The World English Dictionary defines the word “preppy” as “characteristic of or denoting a fashion style of neat, understated, and often expensive clothes, but classic: suggesting that the wearer is well off, upper class, and conservative.” Fifty years ago, the words “well off, upper class, and conservative” accurately described a substantial portion of Princeton’s student body, and, to some extent, they still do. Princeton is an elite Ivy League university, rooted in the same elite academic culture that traditionally “preppy” brands like Brooks Brothers and Polo pay tribute to with their high-end suits, polo shirts, and argyles. The word itself is a reference to college preparatory schools, or “prep schools,” competitive and often expensive private high schools that pride themselves on sending students to equally competitive and expensive universities. It follows, then, that “preppy” culture should be prevalent at a school like Princeton.
The word “preppy” also denotes exclusiveness. Most prep schools did not admit students of color until the second half of the twentieth century, and many students associate the word “preppy” with a predominantly white demographic. Additionally, as the dictionary definition notes, preppy dress suggests a degree of wealth. “Preppy” labels such as Polo, Brooks Brothers, and Lily Pulitzer are expensive: A full suit from Brooks Brothers can cost upwards of 1,200 dollars. A genuinely “preppy” outfit, therefore, is as much a show of one’s status as of his or her commitment to academia.
Half a century ago, one’s financial status and the quality of one’s education were practically inseparable. “Preppy” culture dominated campus. Over the past few decades, however, the increased availability of financial aid and scholarships to high-achieving low income students have diversified Princeton’s student demographic.

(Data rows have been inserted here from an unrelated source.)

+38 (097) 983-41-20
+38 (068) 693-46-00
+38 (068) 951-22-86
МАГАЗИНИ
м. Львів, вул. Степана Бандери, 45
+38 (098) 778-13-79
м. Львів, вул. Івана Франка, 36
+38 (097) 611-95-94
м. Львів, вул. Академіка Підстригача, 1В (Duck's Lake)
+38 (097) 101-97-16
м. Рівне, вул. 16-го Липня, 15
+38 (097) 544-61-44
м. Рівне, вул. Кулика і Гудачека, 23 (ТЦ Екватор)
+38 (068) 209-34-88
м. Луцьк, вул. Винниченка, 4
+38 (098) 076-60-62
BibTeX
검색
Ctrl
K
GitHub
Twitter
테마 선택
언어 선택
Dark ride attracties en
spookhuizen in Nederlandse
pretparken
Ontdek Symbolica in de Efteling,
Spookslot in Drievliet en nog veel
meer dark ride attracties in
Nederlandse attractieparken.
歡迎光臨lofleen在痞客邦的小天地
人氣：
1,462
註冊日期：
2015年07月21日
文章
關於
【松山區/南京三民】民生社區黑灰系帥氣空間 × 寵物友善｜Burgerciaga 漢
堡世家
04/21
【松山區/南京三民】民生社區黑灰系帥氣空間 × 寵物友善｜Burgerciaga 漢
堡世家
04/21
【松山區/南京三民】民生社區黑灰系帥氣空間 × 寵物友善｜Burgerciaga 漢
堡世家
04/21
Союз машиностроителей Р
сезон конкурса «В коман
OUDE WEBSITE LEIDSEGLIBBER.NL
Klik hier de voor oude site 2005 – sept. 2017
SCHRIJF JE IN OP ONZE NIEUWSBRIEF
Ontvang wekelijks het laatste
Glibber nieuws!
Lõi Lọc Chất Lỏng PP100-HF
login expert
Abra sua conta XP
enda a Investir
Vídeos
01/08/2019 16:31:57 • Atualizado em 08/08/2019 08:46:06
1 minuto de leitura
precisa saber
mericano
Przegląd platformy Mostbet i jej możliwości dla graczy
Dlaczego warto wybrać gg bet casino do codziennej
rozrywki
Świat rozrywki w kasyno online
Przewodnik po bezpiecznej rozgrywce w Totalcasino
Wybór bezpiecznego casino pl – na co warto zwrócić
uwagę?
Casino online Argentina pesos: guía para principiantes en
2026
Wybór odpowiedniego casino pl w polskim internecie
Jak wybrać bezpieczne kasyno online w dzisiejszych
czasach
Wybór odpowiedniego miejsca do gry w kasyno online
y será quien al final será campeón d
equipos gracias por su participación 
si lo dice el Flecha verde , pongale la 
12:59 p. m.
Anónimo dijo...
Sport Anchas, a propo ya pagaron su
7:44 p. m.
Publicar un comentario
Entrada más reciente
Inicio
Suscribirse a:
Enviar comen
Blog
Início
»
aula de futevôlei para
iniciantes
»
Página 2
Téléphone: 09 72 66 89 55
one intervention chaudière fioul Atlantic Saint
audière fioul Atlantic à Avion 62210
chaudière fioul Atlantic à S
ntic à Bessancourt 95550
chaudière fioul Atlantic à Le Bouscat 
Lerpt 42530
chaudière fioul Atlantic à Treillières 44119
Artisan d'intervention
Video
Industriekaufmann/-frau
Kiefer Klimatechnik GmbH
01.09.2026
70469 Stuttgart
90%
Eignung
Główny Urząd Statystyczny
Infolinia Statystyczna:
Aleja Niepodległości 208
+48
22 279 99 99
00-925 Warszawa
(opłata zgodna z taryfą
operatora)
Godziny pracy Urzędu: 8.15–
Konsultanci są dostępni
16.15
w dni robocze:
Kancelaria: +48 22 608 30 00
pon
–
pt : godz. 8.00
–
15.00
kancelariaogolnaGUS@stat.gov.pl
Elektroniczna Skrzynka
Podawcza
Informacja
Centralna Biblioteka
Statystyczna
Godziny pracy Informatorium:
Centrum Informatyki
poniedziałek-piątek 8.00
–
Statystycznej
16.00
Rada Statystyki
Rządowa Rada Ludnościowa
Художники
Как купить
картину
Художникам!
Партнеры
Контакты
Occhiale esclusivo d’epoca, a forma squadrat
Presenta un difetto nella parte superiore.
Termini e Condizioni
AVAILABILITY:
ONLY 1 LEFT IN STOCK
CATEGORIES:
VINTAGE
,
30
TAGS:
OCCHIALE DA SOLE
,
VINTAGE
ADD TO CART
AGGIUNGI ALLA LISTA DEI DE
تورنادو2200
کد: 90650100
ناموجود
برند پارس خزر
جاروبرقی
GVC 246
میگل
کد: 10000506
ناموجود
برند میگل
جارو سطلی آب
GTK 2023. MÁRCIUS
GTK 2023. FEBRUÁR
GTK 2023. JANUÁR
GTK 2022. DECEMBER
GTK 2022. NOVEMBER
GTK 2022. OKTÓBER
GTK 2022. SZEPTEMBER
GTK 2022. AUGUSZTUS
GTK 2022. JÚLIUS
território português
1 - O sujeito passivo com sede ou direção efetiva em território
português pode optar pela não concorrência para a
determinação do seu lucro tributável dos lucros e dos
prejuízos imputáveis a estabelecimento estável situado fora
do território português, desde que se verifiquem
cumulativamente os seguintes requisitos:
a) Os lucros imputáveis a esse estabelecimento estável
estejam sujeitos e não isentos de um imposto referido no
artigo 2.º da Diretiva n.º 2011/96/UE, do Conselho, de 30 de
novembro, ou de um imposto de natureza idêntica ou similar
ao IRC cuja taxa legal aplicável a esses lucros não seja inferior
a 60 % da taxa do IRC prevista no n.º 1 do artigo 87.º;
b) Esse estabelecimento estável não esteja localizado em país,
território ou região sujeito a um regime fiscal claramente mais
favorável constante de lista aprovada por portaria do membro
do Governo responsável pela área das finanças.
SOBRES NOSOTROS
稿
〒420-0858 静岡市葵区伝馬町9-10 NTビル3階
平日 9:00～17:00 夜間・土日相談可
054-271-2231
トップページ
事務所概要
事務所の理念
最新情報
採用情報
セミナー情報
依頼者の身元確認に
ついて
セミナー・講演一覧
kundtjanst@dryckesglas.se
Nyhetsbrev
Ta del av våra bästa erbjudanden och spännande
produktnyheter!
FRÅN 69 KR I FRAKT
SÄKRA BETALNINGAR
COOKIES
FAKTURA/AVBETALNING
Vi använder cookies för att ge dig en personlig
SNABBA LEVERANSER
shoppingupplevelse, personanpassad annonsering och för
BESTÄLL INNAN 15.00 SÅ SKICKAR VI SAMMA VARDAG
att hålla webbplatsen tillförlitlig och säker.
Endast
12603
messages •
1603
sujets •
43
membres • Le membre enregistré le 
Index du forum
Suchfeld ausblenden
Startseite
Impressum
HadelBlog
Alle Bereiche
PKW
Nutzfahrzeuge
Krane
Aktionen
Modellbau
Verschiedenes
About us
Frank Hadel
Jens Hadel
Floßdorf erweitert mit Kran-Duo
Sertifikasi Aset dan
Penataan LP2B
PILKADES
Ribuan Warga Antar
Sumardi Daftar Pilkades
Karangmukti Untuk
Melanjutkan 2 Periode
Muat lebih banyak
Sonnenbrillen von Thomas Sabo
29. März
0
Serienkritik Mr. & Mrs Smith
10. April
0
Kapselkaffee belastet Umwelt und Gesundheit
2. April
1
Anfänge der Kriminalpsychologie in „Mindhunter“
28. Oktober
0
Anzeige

As I rifled through my closet for a sundress, I couldn’t help but wonder why students would still cling to a tradition that now alienates a large portion of the student body. Upon leaving the dorm, however, I found my answer in the eclectic ensembles around me. While certain students had taken the theme quite seriously, the vast majority of outfits were thrown together in jest. I admired one boy, who completed his Bermudas-and-polo ensemble with a polka-dotted bow tie and neon wayfarers. Outfits like these invited laughter. Students seemed to be mocking, rather than celebrating, the exclusive center of privilege that Princeton used to be.
I found this lighthearted response to Lawnparties somewhat heartening. Princeton is very much a place of tradition, as time-honored events such as arch sings and the P-rade, not to mention the continued popularity of eating clubs, stand to prove. At the same time, however, Princeton’s student demographic has changed dramatically over the past fifty years. Striking a balance between the polar forces of tradition and change can prove challenging.
In students’ tongue-in-cheek Lawnparties outfits, I saw a witty union of tradition and progress. On the surface, we continue to honor the Princeton of fathers and grandfathers, sporting the polos, vests, and bowties that characterized their style of dress. By piecing these articles together in a way that suggests a costume, rather than a formal outfit, however, we remove the stiff, exclusive sentiments that might permeate a genuinely “preppy” event.
Lawnparties costumes came from Brooks Brothers and from iParty. For some students, these outfits were comprised of genuine formal attire. Others borrowed clothing they would never wear again. Altogether, Sunday’s Street was a crowd of diverse individuals, at once celebrating and laughing at their university’s impressive and imperfect history.